Friday 1 October 2010

Spotted

Oh my God! I got recognised from the adult website BeNaughty in Dan Murphy’s this afternoon. This guy said something like, “How are you doing?” And I think, “Can I help you?” He was wearing a yellow high visibility shirt and carrying a case of beer so for a moment I thought he might work there. So after I said no thanks I went back to my wine selection and then he asked if my name was “Oz.” Well that’s what I thought he said but when I said no he’s like, “Eyes from the net?” I denied it but I felt my face going red while thinking “Oh shit!” He had a nice voice and was young to boot – woo hoo! – but it still freaked me out a bit. I wasn’t sure if I recognised him, but I didn’t get that great, or long, a look at him.

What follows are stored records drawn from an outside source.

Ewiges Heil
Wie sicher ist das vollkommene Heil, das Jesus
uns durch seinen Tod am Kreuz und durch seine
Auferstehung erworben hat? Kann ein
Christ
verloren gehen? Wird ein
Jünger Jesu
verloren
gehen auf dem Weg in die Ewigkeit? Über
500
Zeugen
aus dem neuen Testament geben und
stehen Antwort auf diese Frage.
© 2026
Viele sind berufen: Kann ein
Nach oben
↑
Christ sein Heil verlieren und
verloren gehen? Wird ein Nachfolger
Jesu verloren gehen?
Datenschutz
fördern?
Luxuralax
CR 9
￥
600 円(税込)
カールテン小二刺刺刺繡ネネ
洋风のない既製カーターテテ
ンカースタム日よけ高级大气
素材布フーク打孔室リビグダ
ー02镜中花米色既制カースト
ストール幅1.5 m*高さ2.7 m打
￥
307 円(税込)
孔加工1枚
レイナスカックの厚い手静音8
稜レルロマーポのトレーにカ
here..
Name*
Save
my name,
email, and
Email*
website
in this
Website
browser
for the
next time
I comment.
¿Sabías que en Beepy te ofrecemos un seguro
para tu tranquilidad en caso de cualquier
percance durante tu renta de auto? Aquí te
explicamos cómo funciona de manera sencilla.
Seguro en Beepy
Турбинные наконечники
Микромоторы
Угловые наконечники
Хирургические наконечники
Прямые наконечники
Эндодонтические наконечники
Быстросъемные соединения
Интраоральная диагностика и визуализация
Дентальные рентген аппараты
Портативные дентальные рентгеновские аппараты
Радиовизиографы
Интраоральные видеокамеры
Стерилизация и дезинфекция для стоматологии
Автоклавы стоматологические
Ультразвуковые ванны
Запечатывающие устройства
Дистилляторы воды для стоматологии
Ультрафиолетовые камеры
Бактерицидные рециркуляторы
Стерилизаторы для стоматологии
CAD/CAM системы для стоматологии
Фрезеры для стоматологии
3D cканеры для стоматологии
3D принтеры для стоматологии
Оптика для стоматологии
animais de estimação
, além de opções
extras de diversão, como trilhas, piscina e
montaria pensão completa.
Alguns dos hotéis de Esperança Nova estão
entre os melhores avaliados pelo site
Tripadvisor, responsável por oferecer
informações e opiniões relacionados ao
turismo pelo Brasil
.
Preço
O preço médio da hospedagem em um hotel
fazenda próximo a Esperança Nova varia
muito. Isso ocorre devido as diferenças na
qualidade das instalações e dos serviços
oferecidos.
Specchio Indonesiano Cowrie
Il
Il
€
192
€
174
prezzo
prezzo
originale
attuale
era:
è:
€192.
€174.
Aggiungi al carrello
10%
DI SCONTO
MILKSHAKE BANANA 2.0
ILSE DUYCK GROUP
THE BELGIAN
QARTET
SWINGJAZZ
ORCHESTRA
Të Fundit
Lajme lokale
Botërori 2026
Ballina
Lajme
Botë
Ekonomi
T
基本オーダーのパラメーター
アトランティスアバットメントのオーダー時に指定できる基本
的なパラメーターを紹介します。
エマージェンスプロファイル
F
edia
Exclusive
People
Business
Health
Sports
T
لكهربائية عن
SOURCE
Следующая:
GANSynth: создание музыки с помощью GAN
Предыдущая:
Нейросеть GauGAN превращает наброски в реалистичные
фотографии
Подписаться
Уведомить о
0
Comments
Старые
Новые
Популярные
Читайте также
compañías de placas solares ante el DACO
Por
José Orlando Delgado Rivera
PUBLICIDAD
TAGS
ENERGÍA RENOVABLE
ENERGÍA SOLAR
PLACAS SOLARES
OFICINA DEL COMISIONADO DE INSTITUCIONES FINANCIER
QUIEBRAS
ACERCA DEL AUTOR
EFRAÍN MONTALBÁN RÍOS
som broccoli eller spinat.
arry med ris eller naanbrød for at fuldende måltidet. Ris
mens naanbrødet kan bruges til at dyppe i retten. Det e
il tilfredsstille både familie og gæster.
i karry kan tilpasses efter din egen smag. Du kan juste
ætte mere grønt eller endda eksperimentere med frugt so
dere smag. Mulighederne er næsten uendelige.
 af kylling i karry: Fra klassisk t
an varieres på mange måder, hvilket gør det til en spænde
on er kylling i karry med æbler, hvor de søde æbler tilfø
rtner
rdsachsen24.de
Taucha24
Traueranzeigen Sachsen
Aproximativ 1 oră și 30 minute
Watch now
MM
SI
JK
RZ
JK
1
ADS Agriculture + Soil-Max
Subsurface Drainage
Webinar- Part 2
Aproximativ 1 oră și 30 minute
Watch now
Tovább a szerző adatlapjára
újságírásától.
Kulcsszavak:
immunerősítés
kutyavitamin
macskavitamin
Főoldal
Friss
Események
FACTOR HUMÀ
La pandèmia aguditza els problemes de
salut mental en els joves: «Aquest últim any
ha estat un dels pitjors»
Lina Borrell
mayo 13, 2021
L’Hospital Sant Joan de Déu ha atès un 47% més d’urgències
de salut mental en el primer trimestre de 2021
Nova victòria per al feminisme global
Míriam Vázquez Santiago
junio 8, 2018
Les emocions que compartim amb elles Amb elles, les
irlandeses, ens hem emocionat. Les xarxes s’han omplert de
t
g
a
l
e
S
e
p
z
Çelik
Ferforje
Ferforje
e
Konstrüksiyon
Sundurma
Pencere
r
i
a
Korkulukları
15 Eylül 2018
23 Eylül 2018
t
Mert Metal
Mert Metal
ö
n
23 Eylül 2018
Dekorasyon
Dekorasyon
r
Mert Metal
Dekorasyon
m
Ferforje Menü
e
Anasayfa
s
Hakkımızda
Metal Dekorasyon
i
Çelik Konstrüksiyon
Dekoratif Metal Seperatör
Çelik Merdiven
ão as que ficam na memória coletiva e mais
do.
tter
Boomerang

It was weird because when I was in Safeway earlier I was thinking about it happening. Not that I wanted it to. And actually one time in Safeway this man tapped me on the shoulder to get my attention because he seemed to know who I was. It turns out he was the painter doing next door’s house. I never really looked at him properly while he was working – shame because he was quite good looking in his civvies – so until he told me who he was my face must have been a startled blank. He was also with a woman, who I assumed was his partner so for a split moment I was thinking, “Is this some couple from BeNaughty who recognise me?”

It’s a weird, totally sex with little commitment, site. I won’t bore you with why or how I ended up as a member but as it’s free for women I have checked it out from time to time. You can look at people’s photos and chat, email or “wink” at them. You can see who has viewed your profile and do your own searching. There’s all this explicit stuff you can fill out for your profile too. In a way it just seems pointless to me when free chat is used often enough for hooking up with people. Seriously can’t understand why anyone would pay. Men! I don’t know. I know I have pissed off a few guys for not being interested. I did close my profile down but about a week or so later I joined again. (I missed getting the annoying emails okay).

I’m thinking now I’m going to be avoiding it. I’m not sure whether or not I will close it down again. I probably should but I have met some people I enjoy talking too. But really I know I have no proper place there.